Currently it is taking the Appeals Council over 18 months to issue decisions on most appeals. The Appeals Council has started screening cases to see if they meet any of the 21 circumstances listed below to see if they be assigned a priority status.   The list of circumstances includes:

  • Age 55
  • Death
  • Hospice care or inability to care for personal needs
  • ICU for more than 3 days
  • Hospitalization for more than 7 days
  • Transplant of an organ
  • Waiting list for transplant of an organ
  • Cancer with poor or no response to treatment
  • Cancer spread to other areas
  • Coma
  • Heart attack/MI
  • Stroke/CVA
  • Prescribed use of home oxygen
  • Prescribed use of a wheelchair
  • VA rating over 70%
  • Letter approving other forms of disability
  • Terminal condition
  • End State Renal Disease
  • Blood transfusion
  • Bed or home confinement
  • Very rare, unusual or compassionate allowance condition

If you one of the above situations applies to you, contact Tracy Tyson Miller at 904-981-9812.

Taking Advice from SSA

July 20, 2016

I’m kind of old school in that I still read the newspaper daily.  Imagine my surprise when I picked up the paper recently and there was a section called “Social Security Q&A” from the Tribune News Service.

Q:  “I was turned down by disability.  Do I need a lawyer to appeal?”

A:  You’re fully entitled to hire a lawyer if you wish to, but it is not necessary.

The response goes on to talk about how filing the appeal is easy, online and secure.  This is all accurate, but the fact is that if a person has already lost their initial application, an attorney can provide significant benefit and in many cases, increase the chances of benefits eventually being awarded.

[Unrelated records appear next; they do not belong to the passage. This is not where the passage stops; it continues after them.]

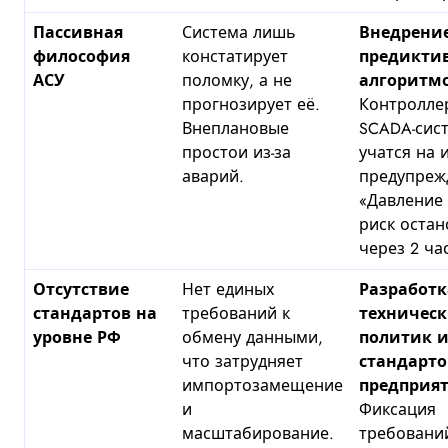
Пассивная
Система лишь
Внедрени
философия
констатирует
предикти
АСУ
поломку, а не
алгоритмо
прогнозирует её.
Контролле
Внеплановые
SCADA-сис
простои из-за
учатся на 
аварий.
предупреж
«Давление 
риск остан
через 2 ча
Отсутствие
Нет единых
Разработк
стандартов на
требований к
техничес
уровне РФ
обмену данными,
политик 
что затрудняет
стандарто
импортозамещение
предприят
и
Фиксация
масштабирование.
требовани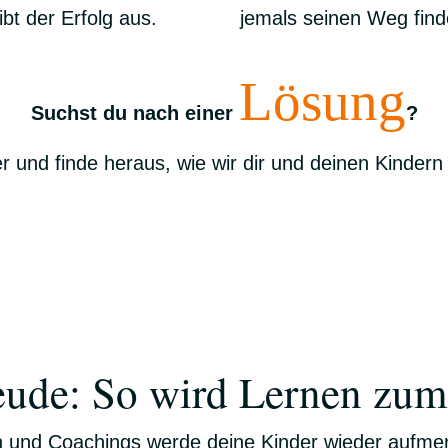
bt der Erfolg aus.
jemals seinen Weg fin
Lösung
Suchst du nach einer
?
er und finde heraus, wie wir dir und deinen Kindern
eude: So wird Lernen zum 
 und Coachings werde deine Kinder wieder aufmer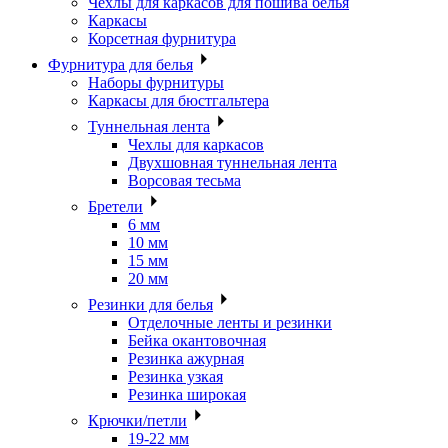
Чехлы для каркасов для пошива белья
Каркасы
Корсетная фурнитура
Фурнитура для белья
Наборы фурнитуры
Каркасы для бюстгальтера
Туннельная лента
Чехлы для каркасов
Двухшовная туннельная лента
Ворсовая тесьма
Бретели
6 мм
10 мм
15 мм
20 мм
Резинки для белья
Отделочные ленты и резинки
Бейка окантовочная
Резинка ажурная
Резинка узкая
Резинка широкая
Крючки/петли
19-22 мм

The Consumer Protection Agency recent posted an article that raises concern:

Scammers are trying to get personal information from people by pretending to help with applications for disability benefits and claims. A recent alert from the Social Security Inspector General warns of this phishing scam, and — whether or not you’ve started an application for benefits — these scammers could contact you. They’re taking a shot in the dark, hoping that you have started an application, and hoping you’ll give them a little more info over the phone. To “complete the process,” they might ask you to give, or confirm, your Social Security number or bank account numbers.

If scammers get your information, you could face identity theft and benefit theft. So here are a few things you can do to help protect yourself:

  • Never give your Social Security number or account numbers to someone who calls you.
  • Don’t wire money or send money using a prepaid debit card. In fact, never pay someone who calls out of the blue.
  • If you receive disability benefits, regularly check the status online, and review your statements to make sure they’re right.

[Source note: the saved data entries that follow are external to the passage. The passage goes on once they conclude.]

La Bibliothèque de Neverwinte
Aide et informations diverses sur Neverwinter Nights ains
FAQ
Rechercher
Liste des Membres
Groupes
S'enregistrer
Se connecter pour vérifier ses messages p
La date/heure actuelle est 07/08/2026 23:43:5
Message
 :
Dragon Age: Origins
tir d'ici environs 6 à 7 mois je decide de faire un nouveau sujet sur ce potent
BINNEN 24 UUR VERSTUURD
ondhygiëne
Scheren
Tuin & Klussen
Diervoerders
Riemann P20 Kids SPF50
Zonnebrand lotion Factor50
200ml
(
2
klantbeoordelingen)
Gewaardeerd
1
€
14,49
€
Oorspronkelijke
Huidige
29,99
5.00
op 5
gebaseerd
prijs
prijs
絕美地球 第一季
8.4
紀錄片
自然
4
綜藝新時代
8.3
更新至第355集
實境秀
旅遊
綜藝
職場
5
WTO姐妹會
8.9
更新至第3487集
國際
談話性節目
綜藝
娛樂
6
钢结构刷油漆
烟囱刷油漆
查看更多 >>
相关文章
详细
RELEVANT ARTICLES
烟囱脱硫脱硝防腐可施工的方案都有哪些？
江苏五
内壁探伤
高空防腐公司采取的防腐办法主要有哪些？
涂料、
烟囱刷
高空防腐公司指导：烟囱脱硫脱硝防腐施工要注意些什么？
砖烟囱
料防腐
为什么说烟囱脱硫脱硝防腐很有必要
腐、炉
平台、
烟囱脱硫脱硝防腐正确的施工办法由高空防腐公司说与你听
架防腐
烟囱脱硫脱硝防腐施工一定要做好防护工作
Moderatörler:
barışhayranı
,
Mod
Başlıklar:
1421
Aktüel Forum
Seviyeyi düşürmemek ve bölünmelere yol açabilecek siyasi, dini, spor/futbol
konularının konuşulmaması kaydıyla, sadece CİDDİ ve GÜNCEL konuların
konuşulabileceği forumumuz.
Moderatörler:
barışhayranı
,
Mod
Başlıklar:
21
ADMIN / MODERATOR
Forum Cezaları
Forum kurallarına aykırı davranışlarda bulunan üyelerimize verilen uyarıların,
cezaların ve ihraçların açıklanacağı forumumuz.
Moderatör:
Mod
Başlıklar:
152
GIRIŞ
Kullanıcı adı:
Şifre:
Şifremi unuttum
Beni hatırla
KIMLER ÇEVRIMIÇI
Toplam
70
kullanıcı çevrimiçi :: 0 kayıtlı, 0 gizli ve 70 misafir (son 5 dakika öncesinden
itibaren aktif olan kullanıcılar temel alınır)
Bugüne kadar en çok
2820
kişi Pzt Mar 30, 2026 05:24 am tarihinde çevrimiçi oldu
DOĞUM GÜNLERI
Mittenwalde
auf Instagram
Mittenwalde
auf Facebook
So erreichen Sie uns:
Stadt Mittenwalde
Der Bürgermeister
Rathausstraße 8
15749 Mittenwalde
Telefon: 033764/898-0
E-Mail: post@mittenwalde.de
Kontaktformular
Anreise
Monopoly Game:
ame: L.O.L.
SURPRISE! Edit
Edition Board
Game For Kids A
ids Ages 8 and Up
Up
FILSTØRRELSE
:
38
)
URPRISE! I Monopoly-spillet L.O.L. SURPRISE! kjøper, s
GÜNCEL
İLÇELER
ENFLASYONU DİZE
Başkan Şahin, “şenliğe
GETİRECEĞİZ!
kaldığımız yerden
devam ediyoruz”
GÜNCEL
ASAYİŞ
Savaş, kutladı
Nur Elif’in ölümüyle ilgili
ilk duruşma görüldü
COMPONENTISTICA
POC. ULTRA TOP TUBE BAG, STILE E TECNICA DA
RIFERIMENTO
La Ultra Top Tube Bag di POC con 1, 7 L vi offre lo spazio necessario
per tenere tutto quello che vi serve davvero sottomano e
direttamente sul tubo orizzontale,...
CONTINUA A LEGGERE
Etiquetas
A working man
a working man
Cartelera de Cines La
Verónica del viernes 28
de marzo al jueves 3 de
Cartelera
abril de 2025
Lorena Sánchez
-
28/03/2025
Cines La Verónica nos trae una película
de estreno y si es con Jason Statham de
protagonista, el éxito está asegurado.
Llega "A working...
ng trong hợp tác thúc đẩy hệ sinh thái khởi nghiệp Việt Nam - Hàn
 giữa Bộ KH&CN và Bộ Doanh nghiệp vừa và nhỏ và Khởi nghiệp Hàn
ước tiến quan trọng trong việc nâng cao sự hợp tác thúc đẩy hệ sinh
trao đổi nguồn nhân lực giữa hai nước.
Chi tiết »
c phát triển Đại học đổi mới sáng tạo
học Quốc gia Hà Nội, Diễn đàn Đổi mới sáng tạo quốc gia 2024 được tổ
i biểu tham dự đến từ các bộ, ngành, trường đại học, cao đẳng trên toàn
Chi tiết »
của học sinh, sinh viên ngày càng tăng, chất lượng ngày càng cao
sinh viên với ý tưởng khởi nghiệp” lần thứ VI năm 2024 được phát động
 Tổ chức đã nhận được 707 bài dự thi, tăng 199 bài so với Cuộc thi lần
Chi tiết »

Pressured to provide your information? That’s a sure sign of a scam. Hang up immediately and report it to the Social Security Fraud Hotline and the FTC.

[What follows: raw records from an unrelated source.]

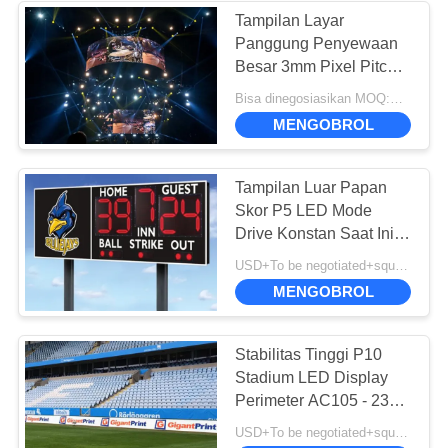
Tampilan Layar
Panggung Penyewaan
15
Besar 3mm Pixel Pitch
Tampilan LED
Hemat Energi, Sesuai
Bisa dinegosiasikan MOQ:Perundingan
FCC
Layanan Depan
MENGOBROL
Tampilan Luar Papan
Skor P5 LED Mode
Drive Konstan Saat Ini
Stabil Bekerja
10
USD+To be negotiated+square meter MOQ:1 meter persegi
MENGOBROL
LED Curtain Screen
Stabilitas Tinggi P10
Stadium LED Display
Perimeter AC105 - 235V
Tegangan Input
USD+To be negotiated+square meter MOQ:1 meter persegi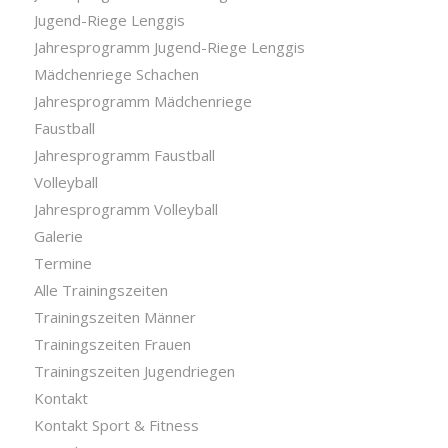
Jugend-Riege Lenggis
Jahresprogramm Jugend-Riege Lenggis
Mädchenriege Schachen
Jahresprogramm Mädchenriege
Faustball
Jahresprogramm Faustball
Volleyball
Jahresprogramm Volleyball
Galerie
Termine
Alle Trainingszeiten
Trainingszeiten Männer
Trainingszeiten Frauen
Trainingszeiten Jugendriegen
Kontakt
Kontakt Sport & Fitness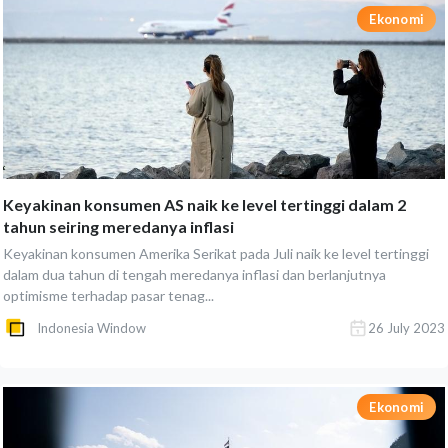
Ekonomi
Keyakinan konsumen AS naik ke level tertinggi dalam 2
tahun seiring meredanya inflasi
Keyakinan konsumen Amerika Serikat pada Juli naik ke level tertinggi
dalam dua tahun di tengah meredanya inflasi dan berlanjutnya
optimisme terhadap pasar tenag...
Indonesia Window
26 July 2023
Ekonomi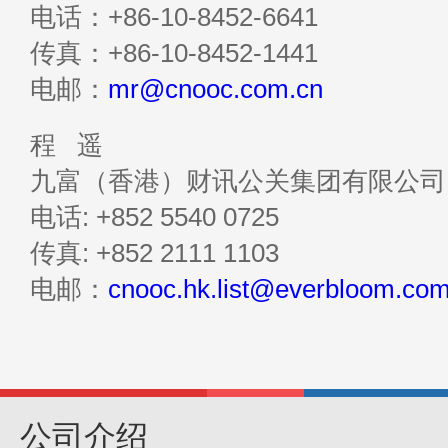
电话：+86-10-8452-6641
传真：+86-10-8452-1441
电邮：
mr@cnooc.com.cn
程 遥
九富（香港）财讯公关集团有限公司
电话: +852 5540 0725
传真: +852 2111 1103
电邮：
cnooc.hk.list@everbloom.com
公司介绍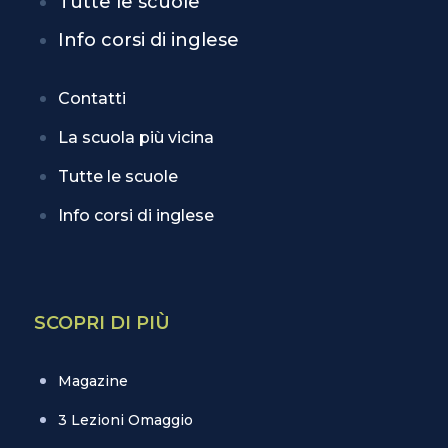
Tutte le scuole
Info corsi di inglese
Contatti
La scuola più vicina
Tutte le scuole
Info corsi di inglese
SCOPRI DI PIÙ
Magazine
3 Lezioni Omaggio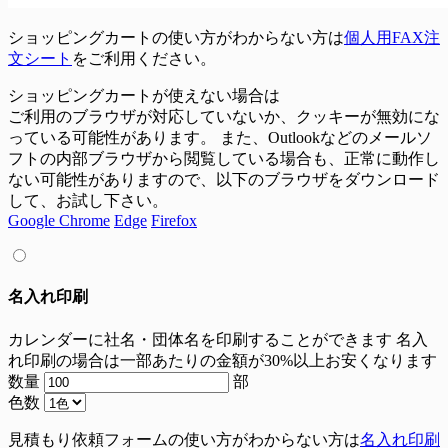
ショッピングカートの使い方がわからない方は
個人用FAX注
文シート
をご利用ください。
ショッピングカートが使えない場合は
ご利用のブラウザが対応していないか、クッキーが無効にな
っている可能性があります。 また、Outlookなどのメールソ
フトの内部ブラウザから閲覧している場合も、正常に動作し
ない可能性がありますので、以下のブラウザをダウンロード
して、お試し下さい。
Google Chrome
Edge
Firefox
名入れ印刷
カレンダーに社名・団体名を印刷することができます
名入
れ印刷の場合は一部あたりの金額が30%以上お安くなります
数量
部
色数
見積もり依頼フォームの使い方がわからない方は
名入れ印刷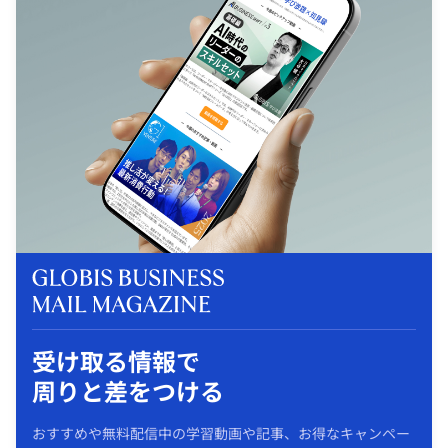
受け取る情報で
周りと差をつける
おすすめや無料配信中の学習動画や記事、お得なキャンペー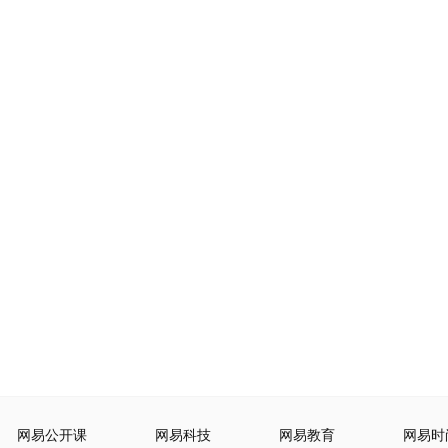
网易公开课
网易科技
网易教育
网易时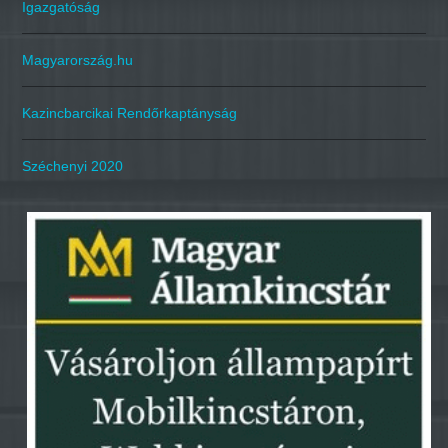
Igazgatóság
Magyarország.hu
Kazincbarcikai Rendőrkaptányság
Széchenyi 2020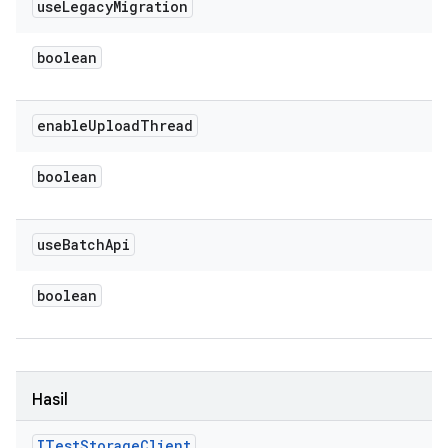
use
Legacy
Migration
boolean
enable
Upload
Thread
boolean
use
Batch
Api
boolean
Hasil
ITest
Storage
Client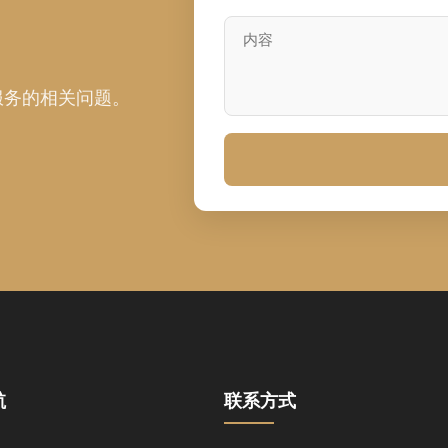
服务的相关问题。
航
联系方式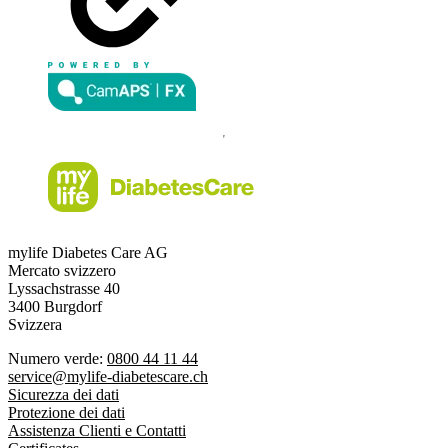
mylife Diabetes Care AG
Mercato svizzero
Lyssachstrasse 40
3400 Burgdorf
Svizzera
Numero verde:
0800 44 11 44
service@mylife-diabetescare.ch
Sicurezza dei dati
Protezione dei dati
Assistenza Clienti e Contatti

If you have any questions about disability benefits, or you get calls offering to help you with them, call Tracy Miller at 904-981-9812.

In April 2016, President Obama announced an executive action to identify and notify over 375,000 disability program beneficiaries of their potential eligibility to have outstanding student loan balances discharged on the basis of “total and permanent disability” or TPD. Letters began to go out on April 18, 2016 and will continue to go out on a rolling basis until all individuals identified as potentially eligible are notified. The process for applying for the discharge has been simplified.

The only beneficiaries who will receive notice for the TPD discharge are those who have been deemed “Medical Improvement Not Expected” (MINE).

Under current law, the amount of student loans being discharged are counted as income in the year in which the discharge is granted and reported to the Treasury Department. SSDI benefits can be garnished to pay the taxes on the amount of the loans discharged.

If you are interested in obtaining a discharge of a student loan based on your disability status, call Tracy Miller at 904-981-9812.

The Huffington Post recently posted an article about SSA’s new initiative to cut the backlog which will involve a subset of cases being heard by judges at the Appeals Council, presumably by video teleconference.  I’m a little wary of this plan.  I like being in front of a judge that I talk to and discuss the issues with.  Judges on a video monitor are not necessarily the best solution – technology often poses more problems than it solves.